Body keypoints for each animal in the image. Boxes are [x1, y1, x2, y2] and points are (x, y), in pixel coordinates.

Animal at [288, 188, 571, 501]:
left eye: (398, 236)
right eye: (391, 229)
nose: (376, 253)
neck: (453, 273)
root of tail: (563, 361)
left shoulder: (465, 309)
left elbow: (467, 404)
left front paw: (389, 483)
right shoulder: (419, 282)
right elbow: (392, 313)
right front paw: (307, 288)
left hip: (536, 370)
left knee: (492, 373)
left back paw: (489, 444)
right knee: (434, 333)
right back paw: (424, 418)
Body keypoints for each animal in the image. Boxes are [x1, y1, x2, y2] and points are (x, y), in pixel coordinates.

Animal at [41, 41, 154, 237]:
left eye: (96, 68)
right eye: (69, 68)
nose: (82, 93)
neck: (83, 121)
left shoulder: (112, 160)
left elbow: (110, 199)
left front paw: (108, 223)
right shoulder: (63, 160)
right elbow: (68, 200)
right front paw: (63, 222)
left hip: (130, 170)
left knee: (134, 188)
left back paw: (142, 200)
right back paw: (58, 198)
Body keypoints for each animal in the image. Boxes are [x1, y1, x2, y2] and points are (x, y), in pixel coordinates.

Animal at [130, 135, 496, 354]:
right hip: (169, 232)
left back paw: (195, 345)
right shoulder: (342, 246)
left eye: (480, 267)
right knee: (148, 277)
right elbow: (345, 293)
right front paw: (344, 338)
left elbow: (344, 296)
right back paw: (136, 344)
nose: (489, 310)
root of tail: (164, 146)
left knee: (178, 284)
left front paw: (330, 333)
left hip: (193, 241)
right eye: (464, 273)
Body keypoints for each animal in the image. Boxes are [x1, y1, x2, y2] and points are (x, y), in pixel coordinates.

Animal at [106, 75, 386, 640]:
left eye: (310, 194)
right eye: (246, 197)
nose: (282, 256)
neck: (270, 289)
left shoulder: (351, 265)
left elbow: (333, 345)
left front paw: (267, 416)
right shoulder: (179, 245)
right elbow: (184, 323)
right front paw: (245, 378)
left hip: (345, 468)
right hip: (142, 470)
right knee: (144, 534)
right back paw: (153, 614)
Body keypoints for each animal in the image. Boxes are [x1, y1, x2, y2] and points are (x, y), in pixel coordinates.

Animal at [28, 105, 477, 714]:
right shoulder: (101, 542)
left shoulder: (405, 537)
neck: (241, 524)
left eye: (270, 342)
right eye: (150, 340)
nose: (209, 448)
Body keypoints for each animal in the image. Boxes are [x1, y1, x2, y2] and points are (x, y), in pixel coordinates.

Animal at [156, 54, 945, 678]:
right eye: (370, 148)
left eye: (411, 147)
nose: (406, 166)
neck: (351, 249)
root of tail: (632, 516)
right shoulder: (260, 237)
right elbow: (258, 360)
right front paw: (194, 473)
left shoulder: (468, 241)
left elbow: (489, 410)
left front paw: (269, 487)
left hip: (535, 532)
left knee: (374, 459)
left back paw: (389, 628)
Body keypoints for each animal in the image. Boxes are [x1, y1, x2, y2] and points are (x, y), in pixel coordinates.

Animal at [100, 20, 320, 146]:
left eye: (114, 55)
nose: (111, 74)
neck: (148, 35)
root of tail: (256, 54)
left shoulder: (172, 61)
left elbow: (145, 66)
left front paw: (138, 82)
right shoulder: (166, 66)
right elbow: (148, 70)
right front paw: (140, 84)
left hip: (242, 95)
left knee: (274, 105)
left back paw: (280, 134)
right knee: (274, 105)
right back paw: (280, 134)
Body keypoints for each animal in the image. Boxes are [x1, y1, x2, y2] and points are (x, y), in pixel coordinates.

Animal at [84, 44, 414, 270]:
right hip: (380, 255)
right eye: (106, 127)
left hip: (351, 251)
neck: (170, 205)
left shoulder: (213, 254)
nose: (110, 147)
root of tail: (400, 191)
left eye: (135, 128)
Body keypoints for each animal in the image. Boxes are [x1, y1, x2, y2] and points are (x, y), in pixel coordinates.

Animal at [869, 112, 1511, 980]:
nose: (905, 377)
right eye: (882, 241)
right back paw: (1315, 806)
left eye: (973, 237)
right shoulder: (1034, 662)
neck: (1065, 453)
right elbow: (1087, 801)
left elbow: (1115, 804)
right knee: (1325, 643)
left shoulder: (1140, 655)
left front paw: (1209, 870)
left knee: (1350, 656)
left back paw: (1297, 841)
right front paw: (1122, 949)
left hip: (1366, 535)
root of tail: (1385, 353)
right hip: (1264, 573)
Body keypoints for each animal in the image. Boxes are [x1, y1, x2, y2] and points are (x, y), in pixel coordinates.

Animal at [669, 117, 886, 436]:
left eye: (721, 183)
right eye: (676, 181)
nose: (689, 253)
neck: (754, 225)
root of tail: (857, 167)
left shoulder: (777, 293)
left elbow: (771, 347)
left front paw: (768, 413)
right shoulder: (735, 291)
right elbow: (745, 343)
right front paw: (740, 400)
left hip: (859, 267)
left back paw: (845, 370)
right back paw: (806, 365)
##############################
** Required work **
Send back all of the entries exactly, with nothing missing.

** Written response **
Body keypoints for each animal in the image. Boxes are [x1, y1, x2, y2] and points are (x, y), in pixel coordinates.

Animal at [288, 188, 571, 501]:
left eye: (398, 236)
right eye: (391, 229)
nose: (376, 253)
neck: (453, 273)
root of tail: (563, 361)
left shoulder: (465, 309)
left elbow: (467, 404)
left front paw: (389, 483)
right shoulder: (419, 282)
right elbow: (392, 313)
right front paw: (307, 288)
left hip: (536, 370)
left knee: (492, 373)
left back paw: (489, 444)
right knee: (434, 333)
right back paw: (424, 418)
Body keypoints for each animal in the image. Boxes are [x1, y1, x2, y2] and points are (x, y), in pixel coordinates.

Animal at [41, 41, 154, 237]:
left eye: (96, 68)
right eye: (69, 68)
nose: (82, 93)
neck: (83, 121)
left shoulder: (112, 160)
left elbow: (110, 199)
left front paw: (108, 223)
right shoulder: (63, 160)
right elbow: (68, 200)
right front paw: (63, 222)
left hip: (130, 170)
left knee: (134, 188)
left back paw: (142, 200)
right back paw: (58, 198)
Body keypoints for each animal in the image. Boxes are [x1, y1, x2, y2] and points are (x, y), in pixel coordinates.

Animal at [130, 135, 496, 354]:
right hip: (169, 232)
left back paw: (195, 345)
right shoulder: (342, 246)
left eye: (480, 267)
right knee: (148, 277)
right elbow: (345, 293)
right front paw: (344, 338)
left elbow: (344, 296)
right back paw: (136, 344)
nose: (489, 310)
root of tail: (164, 146)
left knee: (178, 284)
left front paw: (330, 333)
left hip: (193, 241)
right eye: (464, 273)
Body keypoints for each animal in the image. Boxes are [x1, y1, x2, y2] and points are (x, y), in pixel coordinates.

Animal at [106, 75, 386, 640]:
left eye: (310, 194)
right eye: (246, 197)
nose: (282, 256)
neck: (270, 289)
left shoulder: (351, 265)
left elbow: (333, 345)
left front paw: (267, 416)
right shoulder: (179, 245)
right elbow: (184, 323)
right front paw: (245, 378)
left hip: (345, 468)
right hip: (142, 470)
right knee: (144, 534)
right back paw: (153, 614)
Body keypoints for each animal in the image. Boxes are [x1, y1, x2, y2] and points are (x, y), in pixel coordinates.

Animal at [28, 105, 477, 714]:
right shoulder: (101, 542)
left shoulder: (405, 537)
neck: (241, 524)
left eye: (270, 342)
right eye: (150, 340)
nose: (209, 448)
Body keypoints for each animal in the image. Boxes are [x1, y1, x2, y2] and points are (x, y), in pixel coordinates.

Animal at [156, 54, 945, 678]:
right eye: (370, 148)
left eye: (411, 147)
nose: (406, 166)
neck: (351, 249)
root of tail: (632, 516)
right shoulder: (260, 237)
right elbow: (258, 360)
right front paw: (194, 473)
left shoulder: (468, 241)
left elbow: (489, 410)
left front paw: (269, 487)
left hip: (535, 532)
left knee: (374, 459)
left back paw: (389, 628)
Body keypoints for each animal in the image. Boxes are [x1, y1, x2, y2] and points are (x, y), in pixel coordinates.

Animal at [100, 20, 320, 146]:
left eye: (114, 55)
nose: (111, 74)
neck: (148, 35)
root of tail: (256, 54)
left shoulder: (172, 61)
left elbow: (145, 66)
left front paw: (138, 82)
right shoulder: (166, 66)
right elbow: (148, 70)
right front paw: (140, 84)
left hip: (242, 95)
left knee: (274, 105)
left back paw: (280, 134)
right knee: (274, 105)
right back paw: (280, 134)
Body keypoints for each animal in the image. Boxes are [x1, y1, x2, y2] and points are (x, y), in pixel coordinates.

Animal at [84, 44, 414, 270]:
right hip: (380, 255)
right eye: (106, 127)
left hip: (351, 251)
neck: (170, 205)
left shoulder: (213, 254)
nose: (110, 147)
root of tail: (400, 191)
left eye: (135, 128)
Body keypoints for each animal in the image. Boxes are [x1, y1, x2, y2] and points are (x, y), in pixel coordinates.

Animal at [869, 112, 1511, 980]:
nose: (905, 377)
right eye: (882, 241)
right back paw: (1315, 806)
left eye: (973, 237)
right shoulder: (1034, 662)
neck: (1065, 453)
right elbow: (1087, 801)
left elbow: (1115, 804)
right knee: (1325, 643)
left shoulder: (1140, 655)
left front paw: (1209, 870)
left knee: (1350, 656)
left back paw: (1297, 841)
right front paw: (1122, 949)
left hip: (1366, 535)
root of tail: (1385, 353)
right hip: (1264, 573)
Body keypoints for each animal in the image. Boxes are [x1, y1, x2, y2] and points are (x, y), in pixel coordinates.

Animal at [669, 117, 886, 436]:
left eye: (721, 183)
right eye: (676, 181)
nose: (689, 253)
neck: (754, 225)
root of tail: (857, 167)
left shoulder: (777, 293)
left elbow: (771, 347)
left front paw: (768, 413)
right shoulder: (735, 291)
right elbow: (745, 343)
right front paw: (740, 400)
left hip: (859, 267)
left back paw: (845, 370)
right back paw: (806, 365)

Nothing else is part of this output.